Scanning tunneling microscopy study of twisted Bernal-stacked tetralayer graphene

Twisted multilayer graphene provides an unprecedented platform for studying strongly correlated and topological physics, such as twisted monobilayer graphene (TMBG) featured with electric-field tunable superconductivity. Adding an extra layer to TMBG, twisted tetralayer graphene emerges with more fascinating correlated phases related to crystal symmetry and band structure. In this study, by using scanning tunneling microscope, we thoroughly investigated twisted Bernal-stacked tetralayer graphene with a small twist angle in three distinct configurations: a twist between monotrilayer (A/BAB), bibilayer (AB/AB), and trimonolayer (ABA/B). All three types host almost the same twist angle induced by as-grown grain boundaries. We detected two distinct scanning tunneling spectroscopy spectra on the A/BAB- and ABA/B-type tetralayer graphene, indicative of mirror-symmetry breaking. Notably, both flat and linear bands coexist in the tetralayer system with a small twist angle, which supports emerging correlated phases.

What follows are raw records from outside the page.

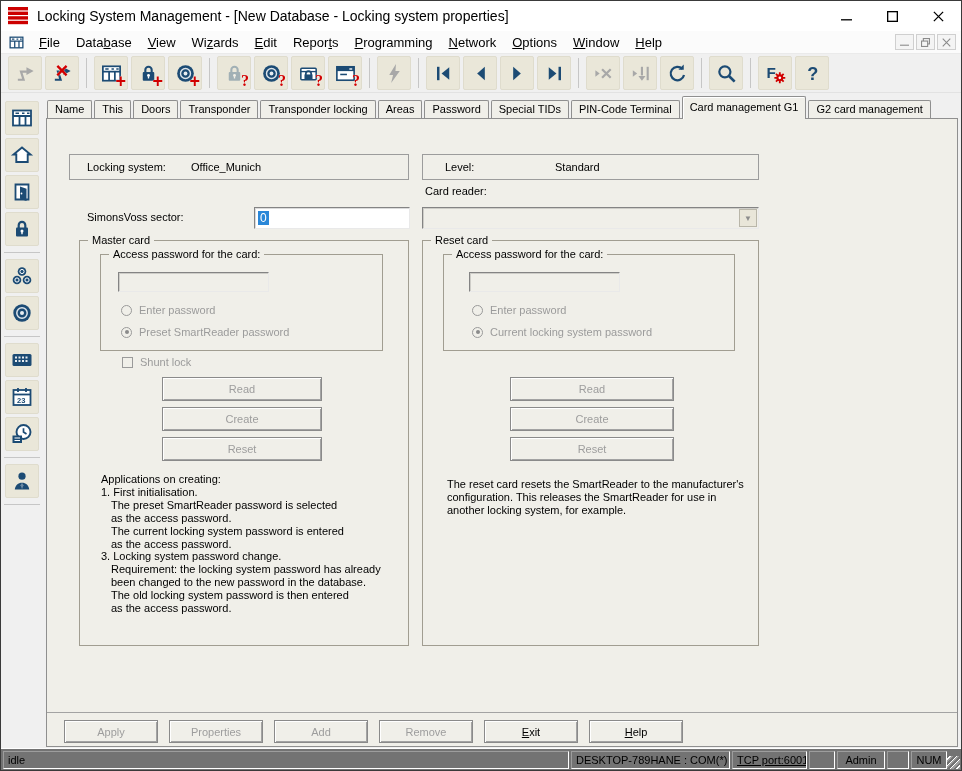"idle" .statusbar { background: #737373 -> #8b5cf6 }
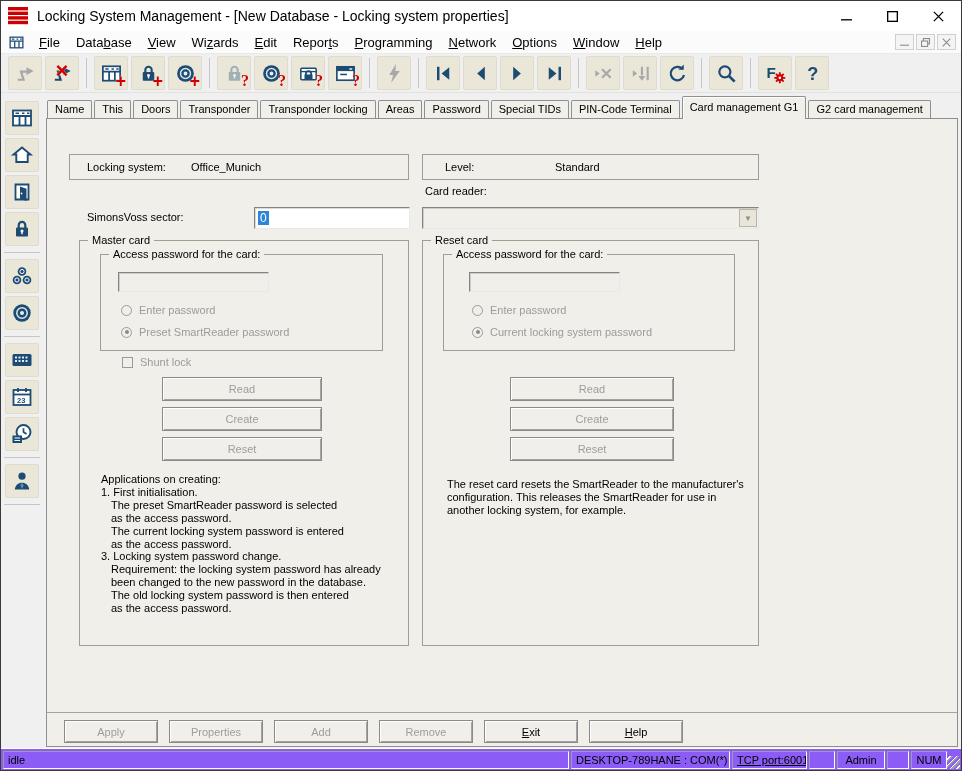"TCP port:6001" div.scell { text-decoration: underline -> none }
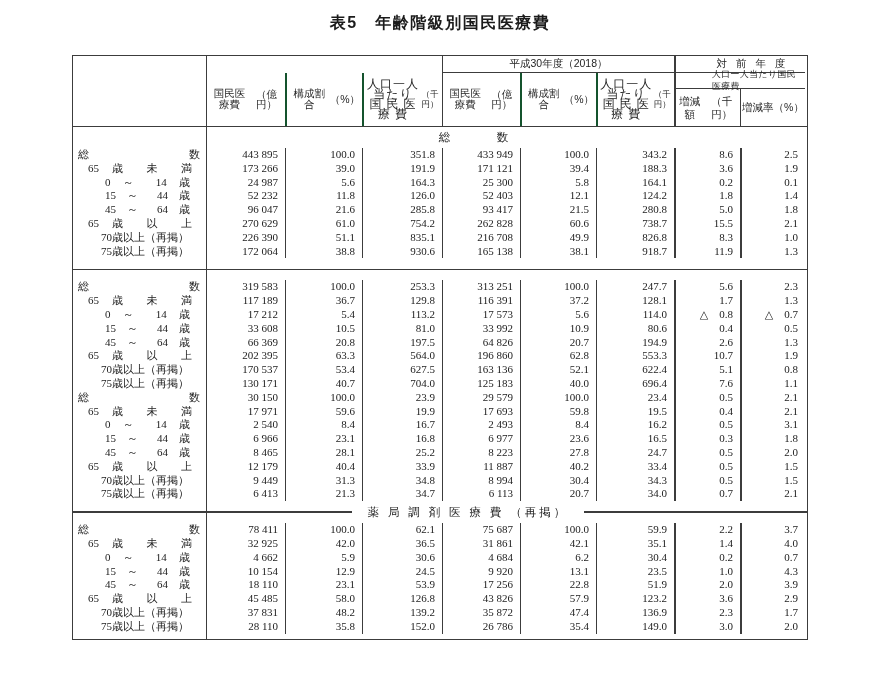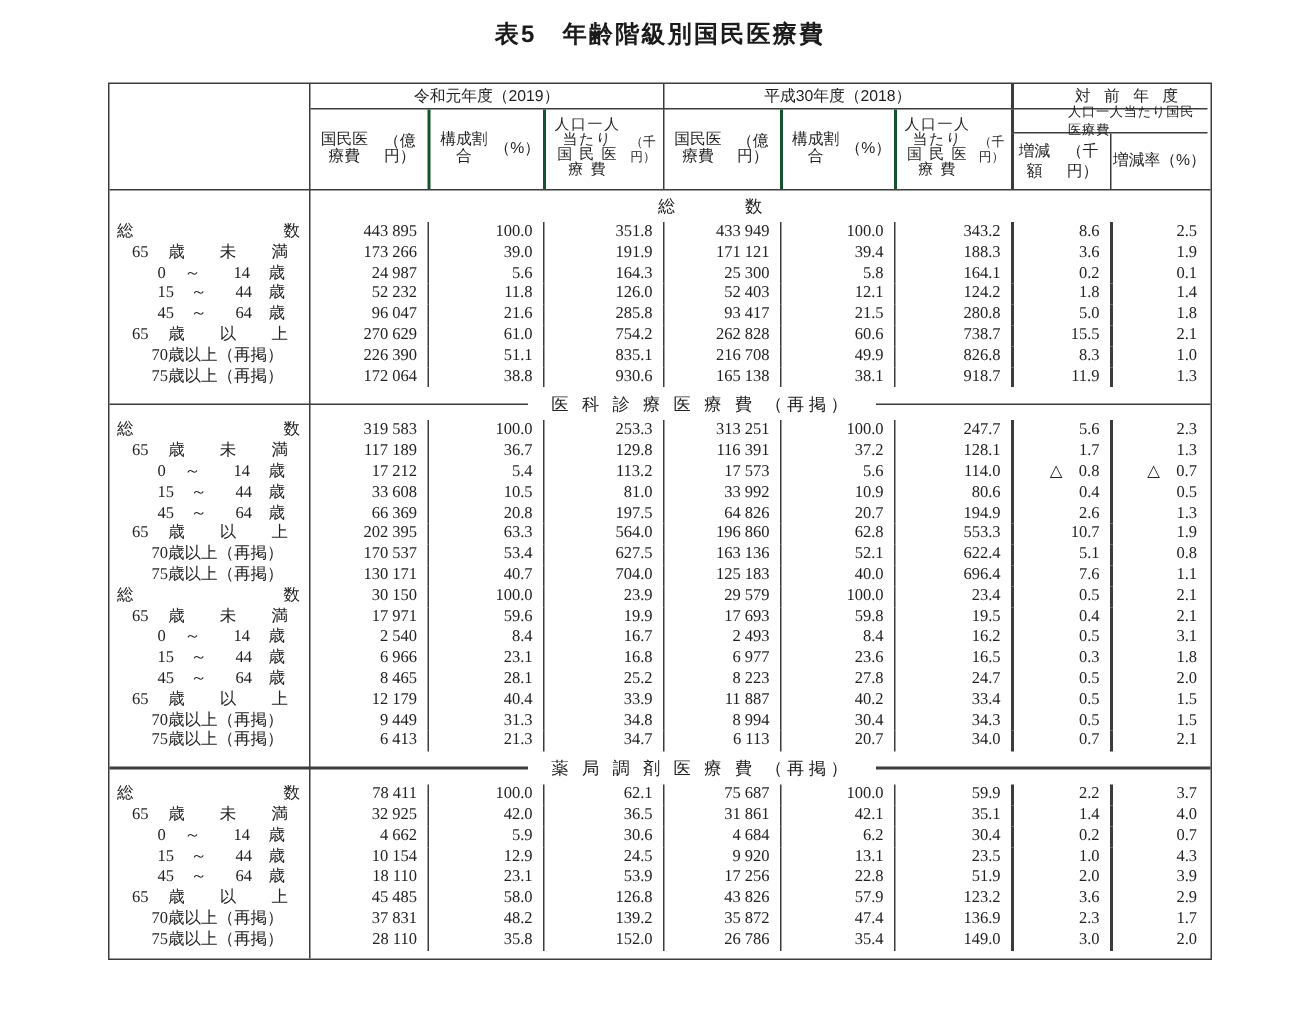"令和元年度（2019）" div.th-group { html: <div>令和元年度（2019）</div> -> none }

Moreover, our result revealed layer-dependent distribution of local density of states assigned to the flat and linear bands in twisted tetralayer graphene. Intriguingly, the flat-band localization becomes weakened as the twisted interface recedes from the top to bottom layers. This work not only sheds light on structural and electronic properties of twisted tetralayer graphene in distinct configurations, but also opens up further opportunities in understanding correlated physics in twisted multilayer graphene system.